WHAT IS REQUIRED ▸ In the material below, the required lines run from the one containing "wall art: none [451,204,536,323]" through the one containing "fruit bowl: none [546,769,824,999]". Copy those lines exactly, ends included, and nothing else.

DATA FOR ANALYSIS ▸
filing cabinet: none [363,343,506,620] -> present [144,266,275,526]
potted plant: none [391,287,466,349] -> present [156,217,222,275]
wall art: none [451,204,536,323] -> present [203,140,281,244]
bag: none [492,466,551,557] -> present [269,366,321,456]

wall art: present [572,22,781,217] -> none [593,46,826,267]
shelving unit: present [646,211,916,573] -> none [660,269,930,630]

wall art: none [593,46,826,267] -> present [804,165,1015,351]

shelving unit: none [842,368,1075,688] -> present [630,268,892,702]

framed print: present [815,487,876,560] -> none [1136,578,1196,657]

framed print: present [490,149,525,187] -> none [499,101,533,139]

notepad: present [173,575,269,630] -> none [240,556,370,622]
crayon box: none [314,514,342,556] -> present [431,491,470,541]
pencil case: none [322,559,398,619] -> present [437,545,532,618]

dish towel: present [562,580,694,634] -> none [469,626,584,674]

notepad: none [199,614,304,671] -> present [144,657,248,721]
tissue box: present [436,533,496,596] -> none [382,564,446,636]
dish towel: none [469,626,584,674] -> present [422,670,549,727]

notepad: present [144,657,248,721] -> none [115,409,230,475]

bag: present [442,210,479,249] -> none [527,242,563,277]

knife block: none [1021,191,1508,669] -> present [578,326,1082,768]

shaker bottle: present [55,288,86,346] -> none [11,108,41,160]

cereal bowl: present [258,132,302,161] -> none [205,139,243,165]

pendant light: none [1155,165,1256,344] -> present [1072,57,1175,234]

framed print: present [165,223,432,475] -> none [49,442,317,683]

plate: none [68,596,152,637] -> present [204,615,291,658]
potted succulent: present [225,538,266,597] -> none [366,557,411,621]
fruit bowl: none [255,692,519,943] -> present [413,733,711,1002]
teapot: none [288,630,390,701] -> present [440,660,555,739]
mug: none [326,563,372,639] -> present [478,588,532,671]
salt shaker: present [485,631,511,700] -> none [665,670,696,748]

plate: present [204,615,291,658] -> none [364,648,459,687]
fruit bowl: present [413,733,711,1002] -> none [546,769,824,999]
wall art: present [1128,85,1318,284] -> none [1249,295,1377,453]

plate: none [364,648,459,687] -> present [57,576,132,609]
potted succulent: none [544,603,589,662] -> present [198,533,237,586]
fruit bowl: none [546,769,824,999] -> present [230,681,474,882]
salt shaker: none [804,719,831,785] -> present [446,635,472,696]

RESPONSE BOX ▸
wall art: none [451,204,536,323] -> present [203,140,281,244]
bag: none [492,466,551,557] -> present [269,366,321,456]

wall art: present [572,22,781,217] -> none [593,46,826,267]
shelving unit: present [646,211,916,573] -> none [660,269,930,630]

wall art: none [593,46,826,267] -> present [804,165,1015,351]

shelving unit: none [842,368,1075,688] -> present [630,268,892,702]

framed print: present [815,487,876,560] -> none [1136,578,1196,657]

framed print: present [490,149,525,187] -> none [499,101,533,139]

notepad: present [173,575,269,630] -> none [240,556,370,622]
crayon box: none [314,514,342,556] -> present [431,491,470,541]
pencil case: none [322,559,398,619] -> present [437,545,532,618]

dish towel: present [562,580,694,634] -> none [469,626,584,674]

notepad: none [199,614,304,671] -> present [144,657,248,721]
tissue box: present [436,533,496,596] -> none [382,564,446,636]
dish towel: none [469,626,584,674] -> present [422,670,549,727]

notepad: present [144,657,248,721] -> none [115,409,230,475]

bag: present [442,210,479,249] -> none [527,242,563,277]

knife block: none [1021,191,1508,669] -> present [578,326,1082,768]

shaker bottle: present [55,288,86,346] -> none [11,108,41,160]

cereal bowl: present [258,132,302,161] -> none [205,139,243,165]

pendant light: none [1155,165,1256,344] -> present [1072,57,1175,234]

framed print: present [165,223,432,475] -> none [49,442,317,683]

plate: none [68,596,152,637] -> present [204,615,291,658]
potted succulent: present [225,538,266,597] -> none [366,557,411,621]
fruit bowl: none [255,692,519,943] -> present [413,733,711,1002]
teapot: none [288,630,390,701] -> present [440,660,555,739]
mug: none [326,563,372,639] -> present [478,588,532,671]
salt shaker: present [485,631,511,700] -> none [665,670,696,748]

plate: present [204,615,291,658] -> none [364,648,459,687]
fruit bowl: present [413,733,711,1002] -> none [546,769,824,999]
wall art: present [1128,85,1318,284] -> none [1249,295,1377,453]

plate: none [364,648,459,687] -> present [57,576,132,609]
potted succulent: none [544,603,589,662] -> present [198,533,237,586]
fruit bowl: none [546,769,824,999] -> present [230,681,474,882]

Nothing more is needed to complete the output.